— Exercise directions —
List every line of the listing below that contains the word "platňa".

==== Records for this task

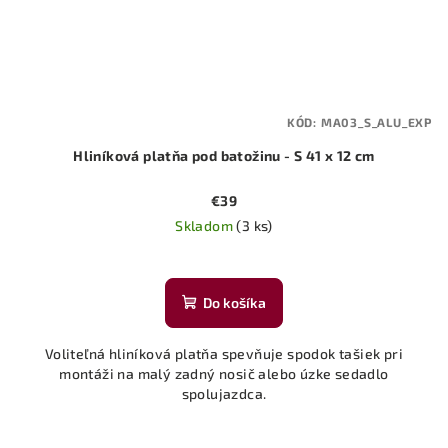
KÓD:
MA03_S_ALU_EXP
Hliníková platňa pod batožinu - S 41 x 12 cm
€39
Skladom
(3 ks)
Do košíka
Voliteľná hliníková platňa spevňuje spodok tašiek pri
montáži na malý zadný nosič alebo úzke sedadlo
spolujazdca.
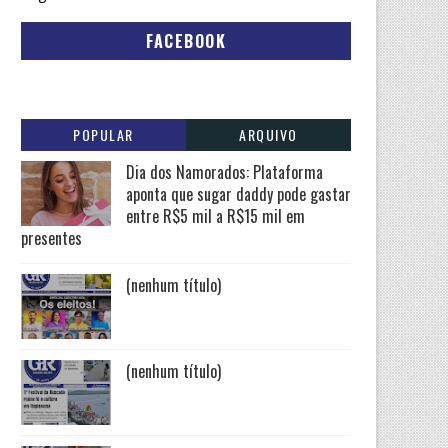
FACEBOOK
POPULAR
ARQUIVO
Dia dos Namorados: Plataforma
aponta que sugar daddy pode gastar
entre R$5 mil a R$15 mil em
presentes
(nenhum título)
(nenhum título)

========
==== Records for this task

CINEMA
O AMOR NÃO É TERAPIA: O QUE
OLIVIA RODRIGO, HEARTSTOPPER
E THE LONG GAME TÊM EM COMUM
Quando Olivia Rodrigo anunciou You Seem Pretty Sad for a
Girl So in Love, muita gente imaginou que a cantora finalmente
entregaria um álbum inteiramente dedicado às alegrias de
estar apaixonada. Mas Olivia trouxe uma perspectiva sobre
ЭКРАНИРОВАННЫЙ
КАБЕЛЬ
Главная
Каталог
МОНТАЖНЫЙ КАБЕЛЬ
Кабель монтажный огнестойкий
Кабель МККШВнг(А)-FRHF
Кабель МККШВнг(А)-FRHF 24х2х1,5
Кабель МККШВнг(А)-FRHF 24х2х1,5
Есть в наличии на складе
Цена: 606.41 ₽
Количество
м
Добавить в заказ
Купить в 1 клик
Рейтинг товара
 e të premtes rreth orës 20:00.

========

— Completed exercise —
Hliníková platňa pod batožinu - S 41 x 12 cm
Voliteľná hliníková platňa spevňuje spodok tašiek pri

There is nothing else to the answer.